La captura de Maduro fue presentada por Washington como un trofeo político. El mandatario venezolano y su esposa fueron exhibidos esposados tras su llegada a territorio estadounidense, en una escena que profundizó las críticas internacionales por el carácter extraterritorial e ilegal del procedimiento. Incluso se informó que el traslado incluyó una escala en la base de Guantánamo, símbolo histórico de detenciones arbitrarias y violaciones a los derechos humanos.

Trump justificó la ofensiva bajo el argumento de combatir el narcotráfico y anunció cargos por narcoterrorismo contra Maduro, pese a la falta de competencia legal de la justicia estadounidense sobre un jefe de Estado extranjero.

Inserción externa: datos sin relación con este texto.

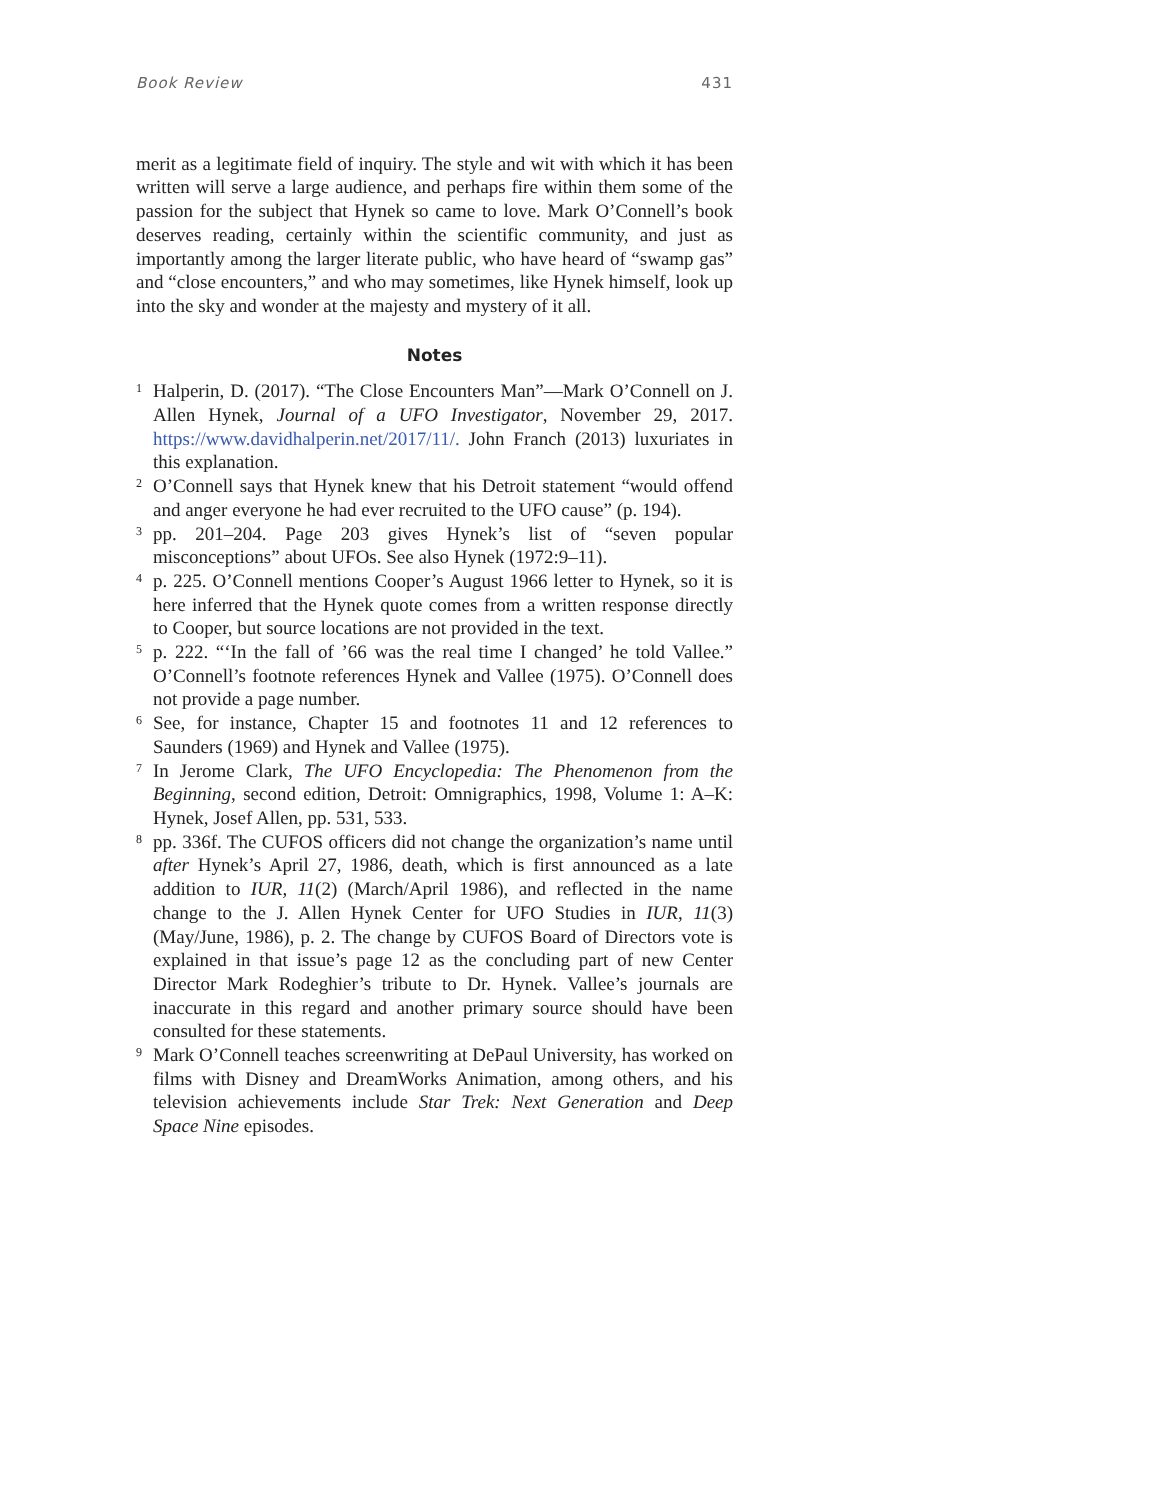Book Review 431
merit as a legitimate field of inquiry. The style and wit with which it has been written will serve a large audience, and perhaps fire within them some of the passion for the subject that Hynek so came to love. Mark O’Connell’s book deserves reading, certainly within the scientific community, and just as importantly among the larger literate public, who have heard of “swamp gas” and “close encounters,” and who may sometimes, like Hynek himself, look up into the sky and wonder at the majesty and mystery of it all.
Notes
<sup>1</sup>
Halperin, D. (2017). “The Close Encounters Man”—Mark O’Connell on J. Allen Hynek, Journal of a UFO Investigator, November 29, 2017. https://www.davidhalperin.net/2017/11/. John Franch (2013) luxuriates in this explanation.
<sup>2</sup>
O’Connell says that Hynek knew that his Detroit statement “would offend and anger everyone he had ever recruited to the UFO cause” (p. 194).
<sup>3</sup>
pp. 201–204. Page 203 gives Hynek’s list of “seven popular misconceptions” about UFOs. See also Hynek (1972:9–11).
<sup>4</sup>
p. 225. O’Connell mentions Cooper’s August 1966 letter to Hynek, so it is here inferred that the Hynek quote comes from a written response directly to Cooper, but source locations are not provided in the text.
<sup>5</sup>
p. 222. “‘In the fall of ’66 was the real time I changed’ he told Vallee.” O’Connell’s footnote references Hynek and Vallee (1975). O’Connell does not provide a page number.
<sup>6</sup>
See, for instance, Chapter 15 and footnotes 11 and 12 references to Saunders (1969) and Hynek and Vallee (1975).
<sup>7</sup>
In Jerome Clark, The UFO Encyclopedia: The Phenomenon from the Beginning, second edition, Detroit: Omnigraphics, 1998, Volume 1: A–K: Hynek, Josef Allen, pp. 531, 533.
<sup>8</sup>
pp. 336f. The CUFOS officers did not change the organization’s name until after Hynek’s April 27, 1986, death, which is first announced as a late addition to IUR, 11(2) (March/April 1986), and reflected in the name change to the J. Allen Hynek Center for UFO Studies in IUR, 11(3) (May/June, 1986), p. 2. The change by CUFOS Board of Directors vote is explained in that issue’s page 12 as the concluding part of new Center Director Mark Rodeghier’s tribute to Dr. Hynek. Vallee’s journals are inaccurate in this regard and another primary source should have been consulted for these statements.
<sup>9</sup>
Mark O’Connell teaches screenwriting at DePaul University, has worked on films with Disney and DreamWorks Animation, among others, and his television achievements include Star Trek: Next Generation and Deep Space Nine episodes.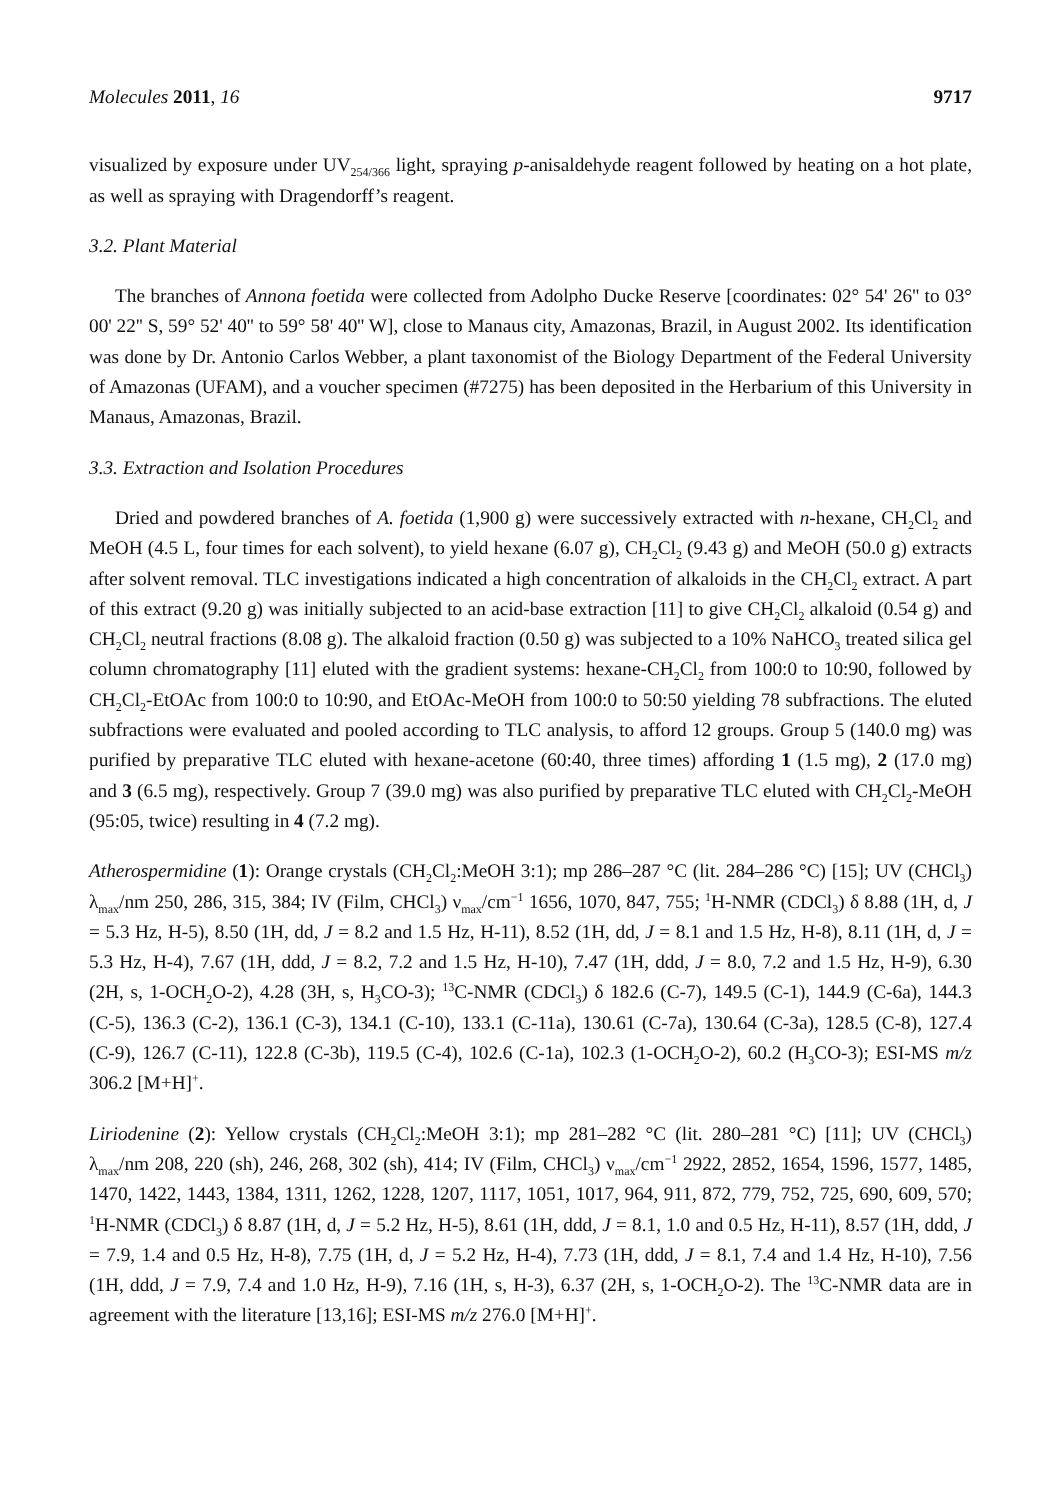Molecules 2011, 16 9717
visualized by exposure under UV<sub>254/366</sub> light, spraying p-anisaldehyde reagent followed by heating on a hot plate, as well as spraying with Dragendorff’s reagent.
3.2. Plant Material
The branches of Annona foetida were collected from Adolpho Ducke Reserve [coordinates: 02° 54' 26'' to 03° 00' 22'' S, 59° 52' 40'' to 59° 58' 40'' W], close to Manaus city, Amazonas, Brazil, in August 2002. Its identification was done by Dr. Antonio Carlos Webber, a plant taxonomist of the Biology Department of the Federal University of Amazonas (UFAM), and a voucher specimen (#7275) has been deposited in the Herbarium of this University in Manaus, Amazonas, Brazil.
3.3. Extraction and Isolation Procedures
Dried and powdered branches of A. foetida (1,900 g) were successively extracted with n-hexane, CH<sub>2</sub>Cl<sub>2</sub> and MeOH (4.5 L, four times for each solvent), to yield hexane (6.07 g), CH<sub>2</sub>Cl<sub>2</sub> (9.43 g) and MeOH (50.0 g) extracts after solvent removal. TLC investigations indicated a high concentration of alkaloids in the CH<sub>2</sub>Cl<sub>2</sub> extract. A part of this extract (9.20 g) was initially subjected to an acid-base extraction [11] to give CH<sub>2</sub>Cl<sub>2</sub> alkaloid (0.54 g) and CH<sub>2</sub>Cl<sub>2</sub> neutral fractions (8.08 g). The alkaloid fraction (0.50 g) was subjected to a 10% NaHCO<sub>3</sub> treated silica gel column chromatography [11] eluted with the gradient systems: hexane-CH<sub>2</sub>Cl<sub>2</sub> from 100:0 to 10:90, followed by CH<sub>2</sub>Cl<sub>2</sub>-EtOAc from 100:0 to 10:90, and EtOAc-MeOH from 100:0 to 50:50 yielding 78 subfractions. The eluted subfractions were evaluated and pooled according to TLC analysis, to afford 12 groups. Group 5 (140.0 mg) was purified by preparative TLC eluted with hexane-acetone (60:40, three times) affording 1 (1.5 mg), 2 (17.0 mg) and 3 (6.5 mg), respectively. Group 7 (39.0 mg) was also purified by preparative TLC eluted with CH<sub>2</sub>Cl<sub>2</sub>-MeOH (95:05, twice) resulting in 4 (7.2 mg).
Atherospermidine (1): Orange crystals (CH<sub>2</sub>Cl<sub>2</sub>:MeOH 3:1); mp 286–287 °C (lit. 284–286 °C) [15]; UV (CHCl<sub>3</sub>) λ<sub>max</sub>/nm 250, 286, 315, 384; IV (Film, CHCl<sub>3</sub>) ν<sub>max</sub>/cm<sup>−1</sup> 1656, 1070, 847, 755; <sup>1</sup>H-NMR (CDCl<sub>3</sub>) δ 8.88 (1H, d, J = 5.3 Hz, H-5), 8.50 (1H, dd, J = 8.2 and 1.5 Hz, H-11), 8.52 (1H, dd, J = 8.1 and 1.5 Hz, H-8), 8.11 (1H, d, J = 5.3 Hz, H-4), 7.67 (1H, ddd, J = 8.2, 7.2 and 1.5 Hz, H-10), 7.47 (1H, ddd, J = 8.0, 7.2 and 1.5 Hz, H-9), 6.30 (2H, s, 1-OCH<sub>2</sub>O-2), 4.28 (3H, s, H<sub>3</sub>CO-3); <sup>13</sup>C-NMR (CDCl<sub>3</sub>) δ 182.6 (C-7), 149.5 (C-1), 144.9 (C-6a), 144.3 (C-5), 136.3 (C-2), 136.1 (C-3), 134.1 (C-10), 133.1 (C-11a), 130.61 (C-7a), 130.64 (C-3a), 128.5 (C-8), 127.4 (C-9), 126.7 (C-11), 122.8 (C-3b), 119.5 (C-4), 102.6 (C-1a), 102.3 (1-OCH<sub>2</sub>O-2), 60.2 (H<sub>3</sub>CO-3); ESI-MS m/z 306.2 [M+H]<sup>+</sup>.
Liriodenine (2): Yellow crystals (CH<sub>2</sub>Cl<sub>2</sub>:MeOH 3:1); mp 281–282 °C (lit. 280–281 °C) [11]; UV (CHCl<sub>3</sub>) λ<sub>max</sub>/nm 208, 220 (sh), 246, 268, 302 (sh), 414; IV (Film, CHCl<sub>3</sub>) ν<sub>max</sub>/cm<sup>−1</sup> 2922, 2852, 1654, 1596, 1577, 1485, 1470, 1422, 1443, 1384, 1311, 1262, 1228, 1207, 1117, 1051, 1017, 964, 911, 872, 779, 752, 725, 690, 609, 570; <sup>1</sup>H-NMR (CDCl<sub>3</sub>) δ 8.87 (1H, d, J = 5.2 Hz, H-5), 8.61 (1H, ddd, J = 8.1, 1.0 and 0.5 Hz, H-11), 8.57 (1H, ddd, J = 7.9, 1.4 and 0.5 Hz, H-8), 7.75 (1H, d, J = 5.2 Hz, H-4), 7.73 (1H, ddd, J = 8.1, 7.4 and 1.4 Hz, H-10), 7.56 (1H, ddd, J = 7.9, 7.4 and 1.0 Hz, H-9), 7.16 (1H, s, H-3), 6.37 (2H, s, 1-OCH<sub>2</sub>O-2). The <sup>13</sup>C-NMR data are in agreement with the literature [13,16]; ESI-MS m/z 276.0 [M+H]<sup>+</sup>.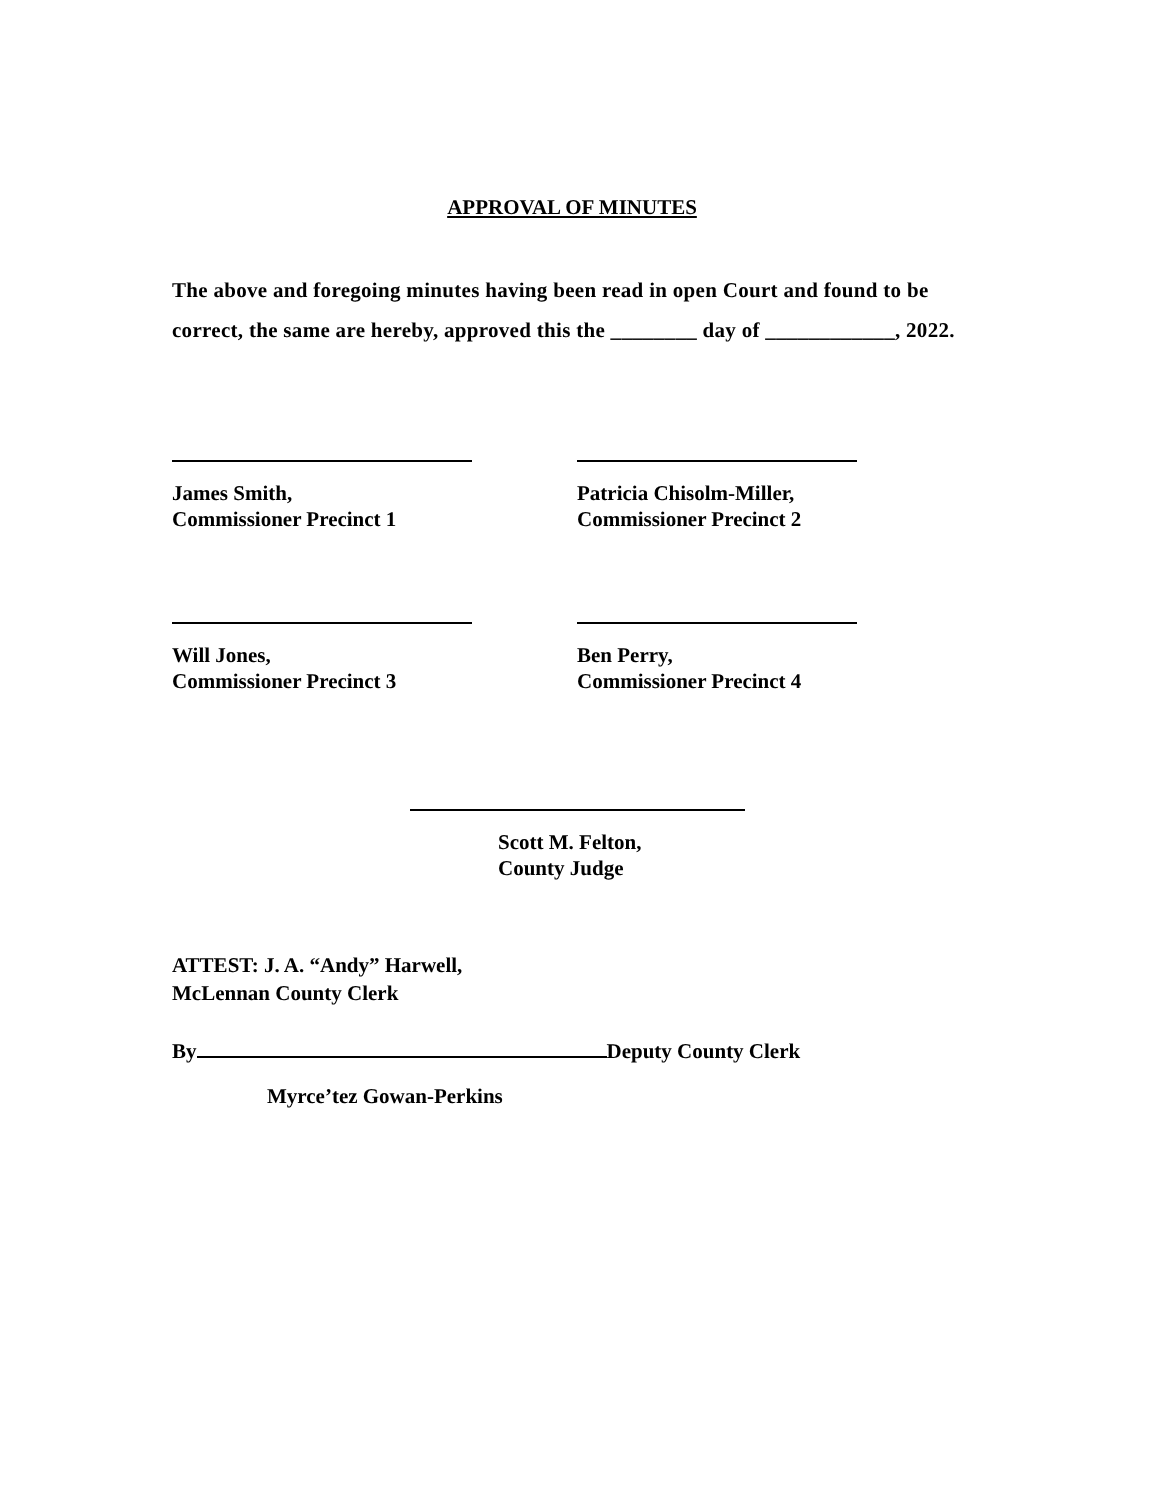APPROVAL OF MINUTES
The above and foregoing minutes having been read in open Court and found to be correct, the same are hereby, approved this the ________ day of ____________, 2022.
James Smith,
Commissioner Precinct 1
Patricia Chisolm-Miller,
Commissioner Precinct 2
Will Jones,
Commissioner Precinct 3
Ben Perry,
Commissioner Precinct 4
Scott M. Felton,
County Judge
ATTEST: J. A. “Andy” Harwell,
McLennan County Clerk
By Deputy County Clerk
Myrce’tez Gowan-Perkins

La decisión contrastó con la tolerancia de Washington hacia otros líderes acusados de crímenes de guerra, evidenciando un doble estándar que alimentó el repudio global.

La mayoría de los gobiernos de América Latina condenó el ataque y advirtió sobre el peligroso precedente que sienta la intervención directa de Estados Unidos. Países vecinos cerraron fronteras y potencias como China y Rusia cuestionaron la acción militar, mientras organismos internacionales recibieron denuncias formales por la violación de la soberanía venezolana.

Desde Caracas, la vicepresidenta Delcy Rodríguez afirmó que el país no aceptará volver a ser colonia y ratificó la continuidad institucional, al tiempo que dejó abierta la vía diplomática pese a la agresión. El mensaje buscó mostrar que, aunque el gobierno fue golpeado en su cúpula, el control territorial y el respaldo popular siguen en pie.

El ataque y el secuestro del presidente venezolano marcaron un punto de quiebre para la región. Más allá del destino judicial de Maduro, el episodio reinstala una lógica de fuerza que parecía superada y deja a América Latina frente a un escenario de máxima incertidumbre, atravesado por la disputa por recursos estratégicos y el regreso explícito de prácticas imperialistas en pleno siglo XXI.